- Directed by: John Bolton
- Produced by: John Bolton Veda Hille James Long Joan McNeil Niall McNeil Virginia Prasad Marcus Youssef
- Starring: Niall McNeil Marcus Youssef Veda Hille
- Cinematography: Vince Arvidson
- Edited by: Brendan Woollard
- Music by: Veda Hille
- Production company: Opus 59 Films
- Distributed by: Levelfilm AMI-tv
- Release date: May 7, 2025 (DOXA);
- Running time: 110 minutes
- Country: Canada
- Language: English

= King Arthur's Night =

2025 Canadian documentary film

King Arthur's Night is a Canadian documentary film, directed by John Bolton and released in 2025. The film documents the production and staging of King Arthur's Night, a stage musical about the legend of King Arthur created by Marcus Youssef and Niall McNeil to highlight actors with Down syndrome.

==Production==
The original theatrical production premiered at the Luminato arts festival in Toronto in 2017, before being staged at the National Arts Centre in Ottawa two weeks later, and at Vancouver's Neworld Theatre in 2018.

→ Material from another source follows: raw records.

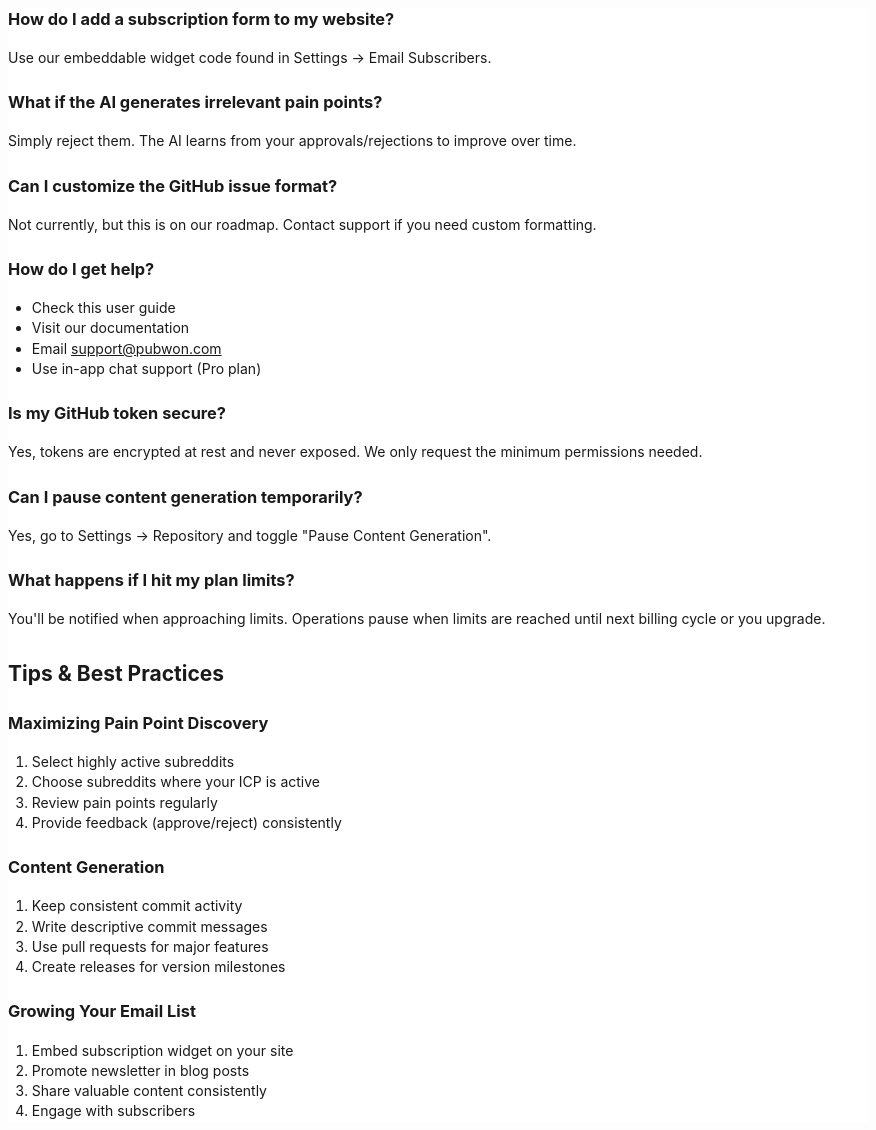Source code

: ### How do I add a subscription form to my website?

Use our embeddable widget code found in Settings → Email Subscribers.

### What if the AI generates irrelevant pain points?

Simply reject them. The AI learns from your approvals/rejections to improve over time.

### Can I customize the GitHub issue format?

Not currently, but this is on our roadmap. Contact support if you need custom formatting.

### How do I get help?

- Check this user guide
- Visit our documentation
- Email support@pubwon.com
- Use in-app chat support (Pro plan)

### Is my GitHub token secure?

Yes, tokens are encrypted at rest and never exposed. We only request the minimum permissions needed.

### Can I pause content generation temporarily?

Yes, go to Settings → Repository and toggle "Pause Content Generation".

### What happens if I hit my plan limits?

You'll be notified when approaching limits. Operations pause when limits are reached until next billing cycle or you upgrade.

## Tips & Best Practices

### Maximizing Pain Point Discovery

1. Select highly active subreddits
2. Choose subreddits where your ICP is active
3. Review pain points regularly
4. Provide feedback (approve/reject) consistently

### Content Generation

1. Keep consistent commit activity
2. Write descriptive commit messages
3. Use pull requests for major features
4. Create releases for version milestones

### Growing Your Email List

1. Embed subscription widget on your site
2. Promote newsletter in blog posts
3. Share valuable content consistently
4. Engage with subscribers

Bolton's film was first announced in 2022.

==Distribution==
The film premiered on May 7, 2025, at the DOXA Documentary Film Festival, before being distributed as a television broadcast by AMI-tv on June 27.

==Awards==
The film received a nomination for the DGC Allan King Award for Best Documentary Film at the 2025 Directors Guild of Canada awards.